** RECORDS FOR THE TASK follows **

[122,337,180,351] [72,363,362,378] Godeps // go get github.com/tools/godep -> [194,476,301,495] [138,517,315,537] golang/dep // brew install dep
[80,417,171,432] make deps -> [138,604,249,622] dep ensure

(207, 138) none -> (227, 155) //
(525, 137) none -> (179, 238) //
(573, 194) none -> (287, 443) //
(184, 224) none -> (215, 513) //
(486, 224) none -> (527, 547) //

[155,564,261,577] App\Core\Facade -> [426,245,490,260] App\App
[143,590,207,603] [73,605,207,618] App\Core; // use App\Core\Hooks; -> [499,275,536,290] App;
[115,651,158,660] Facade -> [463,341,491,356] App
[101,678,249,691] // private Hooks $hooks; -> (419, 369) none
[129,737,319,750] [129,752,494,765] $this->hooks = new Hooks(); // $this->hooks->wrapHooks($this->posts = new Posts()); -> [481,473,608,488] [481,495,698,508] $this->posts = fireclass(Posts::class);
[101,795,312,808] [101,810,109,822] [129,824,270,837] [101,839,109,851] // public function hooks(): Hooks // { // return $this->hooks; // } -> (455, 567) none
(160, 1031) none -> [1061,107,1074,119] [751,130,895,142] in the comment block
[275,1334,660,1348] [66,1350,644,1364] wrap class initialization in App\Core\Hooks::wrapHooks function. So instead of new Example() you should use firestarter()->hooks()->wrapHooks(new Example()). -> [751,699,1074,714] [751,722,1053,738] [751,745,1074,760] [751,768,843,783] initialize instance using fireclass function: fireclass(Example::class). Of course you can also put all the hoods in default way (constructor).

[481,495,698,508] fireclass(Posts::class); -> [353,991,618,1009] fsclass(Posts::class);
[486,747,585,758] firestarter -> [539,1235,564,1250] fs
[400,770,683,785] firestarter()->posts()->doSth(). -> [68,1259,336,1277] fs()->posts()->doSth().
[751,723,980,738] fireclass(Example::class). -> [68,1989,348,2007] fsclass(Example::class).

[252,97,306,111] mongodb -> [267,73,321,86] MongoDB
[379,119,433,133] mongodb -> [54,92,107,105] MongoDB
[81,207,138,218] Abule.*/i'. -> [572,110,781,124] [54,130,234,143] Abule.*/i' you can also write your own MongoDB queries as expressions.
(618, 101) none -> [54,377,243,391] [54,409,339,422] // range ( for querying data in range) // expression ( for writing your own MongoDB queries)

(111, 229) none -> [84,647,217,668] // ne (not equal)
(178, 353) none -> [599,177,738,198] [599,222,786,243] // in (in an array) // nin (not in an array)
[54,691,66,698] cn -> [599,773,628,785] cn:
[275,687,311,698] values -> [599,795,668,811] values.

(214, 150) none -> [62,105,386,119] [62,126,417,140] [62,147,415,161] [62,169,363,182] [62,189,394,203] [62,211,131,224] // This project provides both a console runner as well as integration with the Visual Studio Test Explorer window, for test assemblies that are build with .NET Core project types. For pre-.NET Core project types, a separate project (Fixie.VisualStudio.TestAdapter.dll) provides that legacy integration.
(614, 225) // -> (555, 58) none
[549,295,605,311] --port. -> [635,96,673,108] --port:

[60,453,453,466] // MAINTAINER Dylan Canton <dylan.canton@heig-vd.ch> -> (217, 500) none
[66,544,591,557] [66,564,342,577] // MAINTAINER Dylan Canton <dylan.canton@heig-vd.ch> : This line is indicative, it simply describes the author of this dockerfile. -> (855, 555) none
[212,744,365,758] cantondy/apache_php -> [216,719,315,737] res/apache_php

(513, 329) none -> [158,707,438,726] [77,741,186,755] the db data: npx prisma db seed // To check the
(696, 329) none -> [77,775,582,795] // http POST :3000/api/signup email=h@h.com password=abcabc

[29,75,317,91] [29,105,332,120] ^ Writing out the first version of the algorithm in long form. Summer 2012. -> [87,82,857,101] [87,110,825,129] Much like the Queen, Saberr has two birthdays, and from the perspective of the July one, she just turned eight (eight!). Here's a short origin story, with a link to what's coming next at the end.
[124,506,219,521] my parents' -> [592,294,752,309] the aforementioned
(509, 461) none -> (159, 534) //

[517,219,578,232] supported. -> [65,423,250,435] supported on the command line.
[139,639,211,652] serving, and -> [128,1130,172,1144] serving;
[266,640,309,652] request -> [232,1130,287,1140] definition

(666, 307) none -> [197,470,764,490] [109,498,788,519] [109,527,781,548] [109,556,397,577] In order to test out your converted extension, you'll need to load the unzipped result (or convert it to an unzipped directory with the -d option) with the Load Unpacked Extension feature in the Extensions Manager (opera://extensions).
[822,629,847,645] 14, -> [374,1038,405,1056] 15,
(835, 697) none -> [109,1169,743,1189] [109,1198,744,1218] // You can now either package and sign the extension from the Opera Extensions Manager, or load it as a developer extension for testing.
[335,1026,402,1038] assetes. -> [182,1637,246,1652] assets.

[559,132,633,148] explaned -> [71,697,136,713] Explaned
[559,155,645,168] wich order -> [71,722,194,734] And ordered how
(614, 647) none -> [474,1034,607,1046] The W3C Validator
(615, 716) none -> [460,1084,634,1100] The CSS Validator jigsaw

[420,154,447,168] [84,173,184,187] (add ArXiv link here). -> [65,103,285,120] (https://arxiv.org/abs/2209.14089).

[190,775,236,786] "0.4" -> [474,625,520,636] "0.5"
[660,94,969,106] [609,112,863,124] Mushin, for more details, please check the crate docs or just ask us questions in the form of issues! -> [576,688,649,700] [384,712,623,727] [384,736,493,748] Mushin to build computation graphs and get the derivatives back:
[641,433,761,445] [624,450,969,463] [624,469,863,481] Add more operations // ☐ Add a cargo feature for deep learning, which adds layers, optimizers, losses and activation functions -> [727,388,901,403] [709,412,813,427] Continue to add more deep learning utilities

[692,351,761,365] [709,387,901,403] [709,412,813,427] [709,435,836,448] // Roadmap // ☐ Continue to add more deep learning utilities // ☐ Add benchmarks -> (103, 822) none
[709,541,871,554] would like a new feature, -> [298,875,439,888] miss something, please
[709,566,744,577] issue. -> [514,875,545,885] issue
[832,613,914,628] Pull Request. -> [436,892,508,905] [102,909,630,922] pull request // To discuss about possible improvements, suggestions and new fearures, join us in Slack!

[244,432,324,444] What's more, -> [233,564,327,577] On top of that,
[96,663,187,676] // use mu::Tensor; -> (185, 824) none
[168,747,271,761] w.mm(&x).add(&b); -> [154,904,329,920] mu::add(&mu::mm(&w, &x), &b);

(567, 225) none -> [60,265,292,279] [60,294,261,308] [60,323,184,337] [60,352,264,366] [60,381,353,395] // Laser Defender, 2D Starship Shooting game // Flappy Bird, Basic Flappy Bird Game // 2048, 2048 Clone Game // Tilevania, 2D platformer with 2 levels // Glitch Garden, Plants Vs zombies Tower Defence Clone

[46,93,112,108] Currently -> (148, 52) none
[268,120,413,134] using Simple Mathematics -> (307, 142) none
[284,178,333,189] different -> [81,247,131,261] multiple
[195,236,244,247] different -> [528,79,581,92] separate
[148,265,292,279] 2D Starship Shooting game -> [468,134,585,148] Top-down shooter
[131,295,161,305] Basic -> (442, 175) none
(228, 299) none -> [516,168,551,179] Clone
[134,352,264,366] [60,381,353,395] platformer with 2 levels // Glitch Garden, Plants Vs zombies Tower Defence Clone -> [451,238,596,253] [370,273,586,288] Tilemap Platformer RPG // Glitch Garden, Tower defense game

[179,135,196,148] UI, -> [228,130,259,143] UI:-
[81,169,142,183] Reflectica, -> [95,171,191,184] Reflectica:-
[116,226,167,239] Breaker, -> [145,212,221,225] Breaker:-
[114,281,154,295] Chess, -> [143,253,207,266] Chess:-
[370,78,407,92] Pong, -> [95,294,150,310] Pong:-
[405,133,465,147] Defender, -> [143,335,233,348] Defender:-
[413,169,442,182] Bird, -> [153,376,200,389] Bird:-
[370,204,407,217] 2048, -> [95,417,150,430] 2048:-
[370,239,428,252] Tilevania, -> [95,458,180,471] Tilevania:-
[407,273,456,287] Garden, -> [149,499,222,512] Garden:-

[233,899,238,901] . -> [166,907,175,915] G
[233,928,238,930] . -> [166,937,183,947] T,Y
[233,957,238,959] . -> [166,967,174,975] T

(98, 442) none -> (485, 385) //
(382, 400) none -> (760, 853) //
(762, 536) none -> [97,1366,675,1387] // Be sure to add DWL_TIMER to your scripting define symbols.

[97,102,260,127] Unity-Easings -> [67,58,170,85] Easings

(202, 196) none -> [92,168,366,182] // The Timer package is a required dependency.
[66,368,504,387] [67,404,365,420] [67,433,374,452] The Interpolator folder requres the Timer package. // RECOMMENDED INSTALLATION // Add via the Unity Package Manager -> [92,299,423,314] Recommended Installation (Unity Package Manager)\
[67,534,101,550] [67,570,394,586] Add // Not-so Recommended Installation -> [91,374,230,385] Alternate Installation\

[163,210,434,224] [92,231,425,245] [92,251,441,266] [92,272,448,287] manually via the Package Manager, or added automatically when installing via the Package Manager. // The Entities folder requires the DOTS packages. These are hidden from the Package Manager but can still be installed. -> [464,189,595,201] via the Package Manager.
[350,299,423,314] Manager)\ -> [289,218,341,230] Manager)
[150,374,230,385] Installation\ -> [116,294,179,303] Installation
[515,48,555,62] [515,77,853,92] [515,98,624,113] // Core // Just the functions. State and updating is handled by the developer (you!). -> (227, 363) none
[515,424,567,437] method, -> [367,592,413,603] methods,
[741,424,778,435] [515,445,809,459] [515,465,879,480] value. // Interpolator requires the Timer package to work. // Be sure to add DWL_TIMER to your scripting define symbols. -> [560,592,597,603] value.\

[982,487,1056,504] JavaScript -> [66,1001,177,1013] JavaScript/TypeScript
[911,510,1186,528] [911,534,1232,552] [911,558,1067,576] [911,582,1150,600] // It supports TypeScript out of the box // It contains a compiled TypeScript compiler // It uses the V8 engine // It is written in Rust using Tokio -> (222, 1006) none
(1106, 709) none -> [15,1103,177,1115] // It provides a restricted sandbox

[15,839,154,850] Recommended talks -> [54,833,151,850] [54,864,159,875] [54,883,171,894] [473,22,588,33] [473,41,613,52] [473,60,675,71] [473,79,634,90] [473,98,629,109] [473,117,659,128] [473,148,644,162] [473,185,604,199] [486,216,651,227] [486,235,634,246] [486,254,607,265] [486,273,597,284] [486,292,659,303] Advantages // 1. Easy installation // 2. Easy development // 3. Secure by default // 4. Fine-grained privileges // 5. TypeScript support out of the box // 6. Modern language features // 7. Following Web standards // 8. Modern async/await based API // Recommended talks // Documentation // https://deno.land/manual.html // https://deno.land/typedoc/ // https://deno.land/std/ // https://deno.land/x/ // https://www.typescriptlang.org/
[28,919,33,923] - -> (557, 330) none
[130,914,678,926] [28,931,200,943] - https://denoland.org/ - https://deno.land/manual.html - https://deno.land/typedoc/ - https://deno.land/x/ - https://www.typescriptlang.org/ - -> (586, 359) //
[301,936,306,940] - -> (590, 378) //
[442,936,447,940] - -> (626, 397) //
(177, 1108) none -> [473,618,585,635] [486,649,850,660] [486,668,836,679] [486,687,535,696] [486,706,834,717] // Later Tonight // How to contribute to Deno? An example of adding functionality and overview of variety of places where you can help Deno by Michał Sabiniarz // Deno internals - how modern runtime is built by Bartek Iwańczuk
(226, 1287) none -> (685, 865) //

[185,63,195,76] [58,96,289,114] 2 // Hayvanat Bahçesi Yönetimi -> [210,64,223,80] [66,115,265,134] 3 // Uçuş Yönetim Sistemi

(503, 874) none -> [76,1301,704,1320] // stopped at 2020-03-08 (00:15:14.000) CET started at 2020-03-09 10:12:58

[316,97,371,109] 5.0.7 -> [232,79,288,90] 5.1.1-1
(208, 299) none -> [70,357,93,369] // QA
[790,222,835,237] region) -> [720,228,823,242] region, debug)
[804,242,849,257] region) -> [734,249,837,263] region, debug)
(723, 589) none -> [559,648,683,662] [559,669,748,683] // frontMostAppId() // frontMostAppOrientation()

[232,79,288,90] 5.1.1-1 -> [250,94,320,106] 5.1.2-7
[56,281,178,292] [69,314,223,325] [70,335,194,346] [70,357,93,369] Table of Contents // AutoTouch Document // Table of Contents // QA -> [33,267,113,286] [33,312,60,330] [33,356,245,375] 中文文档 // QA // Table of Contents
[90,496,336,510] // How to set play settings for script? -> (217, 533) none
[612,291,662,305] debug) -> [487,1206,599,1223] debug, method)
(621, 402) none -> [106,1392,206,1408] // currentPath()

** End of RECORDS FOR THE TASK **

PROBLEM TO SOLVE - Could you set down, word for word, only the lines above from the line with "[28,919,33,923] - -> (557, 330) none" to the line with "[185,63,195,76] [58,96,289,114] 2", including both?

SOLUTION TO THIS PROBLEM -
[28,919,33,923] - -> (557, 330) none
[130,914,678,926] [28,931,200,943] - https://denoland.org/ - https://deno.land/manual.html - https://deno.land/typedoc/ - https://deno.land/x/ - https://www.typescriptlang.org/ - -> (586, 359) //
[301,936,306,940] - -> (590, 378) //
[442,936,447,940] - -> (626, 397) //
(177, 1108) none -> [473,618,585,635] [486,649,850,660] [486,668,836,679] [486,687,535,696] [486,706,834,717] // Later Tonight // How to contribute to Deno? An example of adding functionality and overview of variety of places where you can help Deno by Michał Sabiniarz // Deno internals - how modern runtime is built by Bartek Iwańczuk
(226, 1287) none -> (685, 865) //

[185,63,195,76] [58,96,289,114] 2 // Hayvanat Bahçesi Yönetimi -> [210,64,223,80] [66,115,265,134] 3 // Uçuş Yönetim Sistemi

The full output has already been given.